[SELECTED TEXT]
[Begin]

Hence a site called "Blue Widgets Today" finds it harder to rank for the term "blue widgets" because of the above factors and penalty issues but a site called "Blue GoGo" thats not so on topic rises higher for the term "Blue Widgets" because it doesnt have penalties.
The laugh of all this is that G once said, build sites for users not search engines - The reality now following these changes is that webmasters now have to look even closer at their sites and adjust them if they want to rank in Google
In order of relavancy its now, Bing & yahoo before G unless its a very long tail search
As more and more people start finding they can't locate easily what their looking for on the first page anymore, they are going to use an engine that gives them just that. Kind of like Google did a few years ago.
In trying to make their sauce the best, Google has over thought it to the point of breaking it. Their thinking is that when a person searches for "blue widgets" they really don't want a site about blue widgets and istead show them sites about "purple blue small widgets". Trying to think for the user, is Googles biggest downfall because most user's don't think like a room full of overpaid PHD types.
Inbound links are and will always be part of the equation. But let's face it, if Google can better determine, without inbound links, WHO your website should cater to best by analyzing user behavior for given search phrases based on your domain history, then they are one step closer to relying less on links, which are of course very easy to manipulate.
It would seem to me that as the Internet expands at a large rate, and each keyword becomes more and more competitive, the best direction to go would be better understanding the actual meaning of keywords by crunching data numbers, then comparing to website performance historically.
Any thoughts?
WHO your website should cater to best by analyzing user behavior for given search phrases based on your domain historyI think that is the direction a group of PHDs sitting around a room would go. How are they going to monitor user behavior once clicked through to the site? Unless the user has the toolbar, as far as I know, they can't, so then their search results are based on users behavior that uses a toolbar and I'm pretty sure the number of users who use Googles toolbar is not representative of the number of users that use Google.
If that is what they are going for, then while it all sounds good in theory, it's not going to work and if the results I'm seeing for the stuff I search on are the results of that, then Google will not be the top search engine for long.
At least that's my way of thinking but then again I don't have a PHD either.

[End]

[DATA BLOCK]
[Begin]

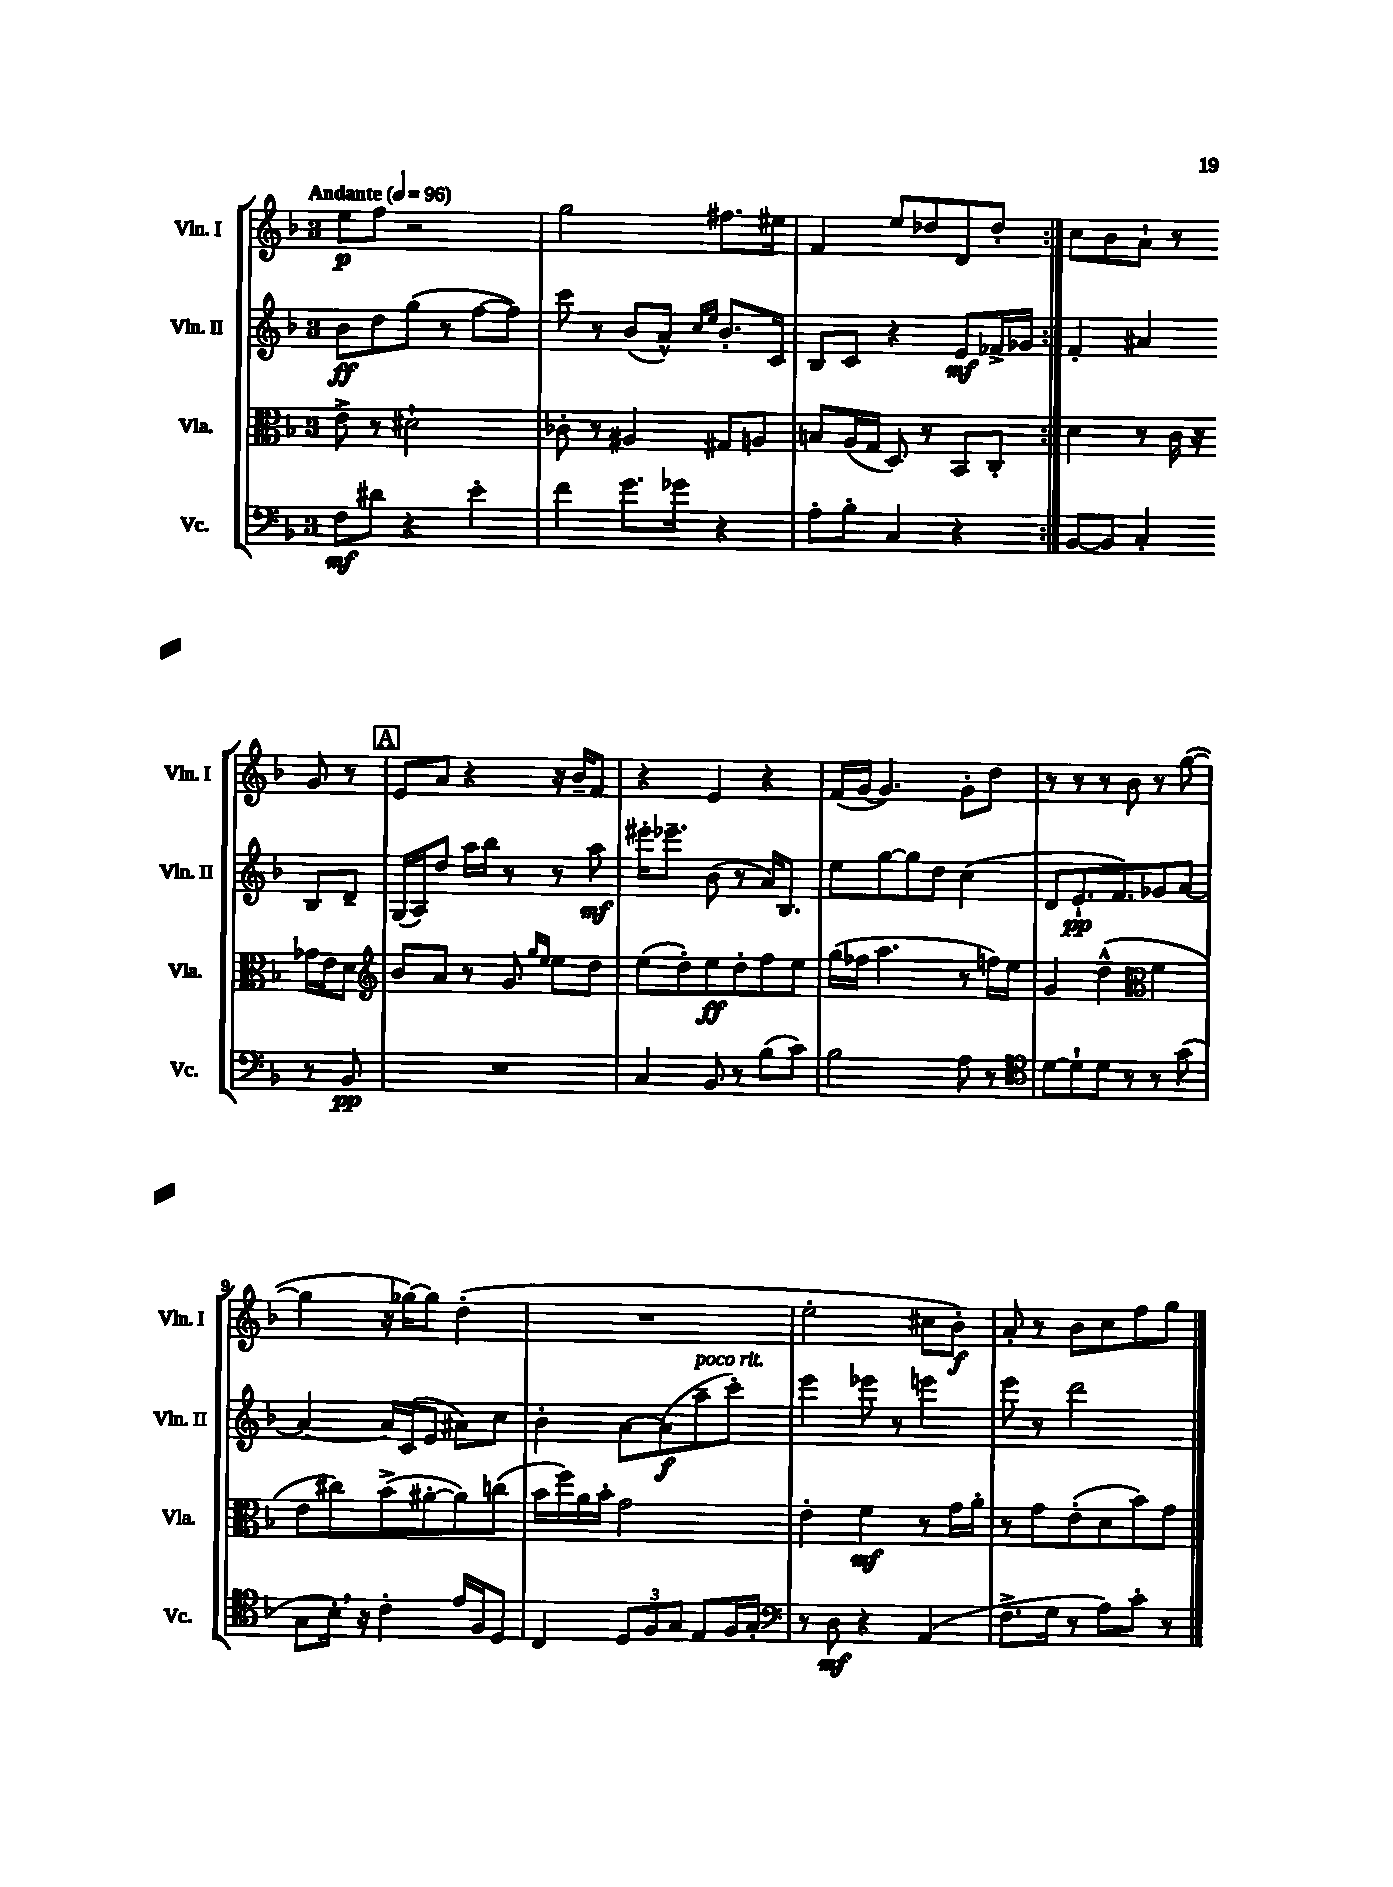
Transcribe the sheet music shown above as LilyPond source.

[End]

[WRITTEN TASKS]
1. Decide whether each of the following statements agrees with the forum discussion about Google rankings, answering yes or no and quoting the deciding words of the text: (a) Bing and Yahoo now rank ahead of Google in relevancy except for very long tail searches; (b) inbound links will eventually drop out of the equation; (c) Google can track user behavior on a site without the toolbar.
2. Resume the forum discussion about Google rankings with a further post that follows its final line.

[WRITTEN ANSWERS]
1.
(a) Yes: "Bing & yahoo before G unless its a very long tail search"
(b) No: "Inbound links are and will always be part of the equation."
(c) No: "Unless the user has the toolbar, as far as I know, they can't"

2.
I don't have the stats nearby, but last I had checked over 70% of competitive websites on the Internet had Google Analytics installed. Perhaps someone can provide more quantifiable numbers for the purpose of this discussion?
There is an obvious reason why Google acquired Urchin and provided such a good product - so that businesses could provide verifiable data back to, well, Google. They are continuously gathering this data and analyzing it.
Even if they do not have exact stats from your website, they have enough information rolling from others like yours, and complex statistics on bounce rates for other websites in your genre.
The only parts left for them to do is align the actual keywords better with user intention, and I believe this is part of what we see going on.
I am going to put my two cent bet down on Google being here a long, long time. :)
I am going to put my two cent bet down on Google being here a long, long time
I'll agree I don't think there going anywhere anytime soon.
70% seems really high to me. I manage many servers, and hosting accounts for myself and clients in competitive markets and not a single one has urchin on them.
Don't you actually have to activate urchin for it to gather stats?
But, what is considered a low bounce rate? My sites average about a 40% bounce rate, is that too high?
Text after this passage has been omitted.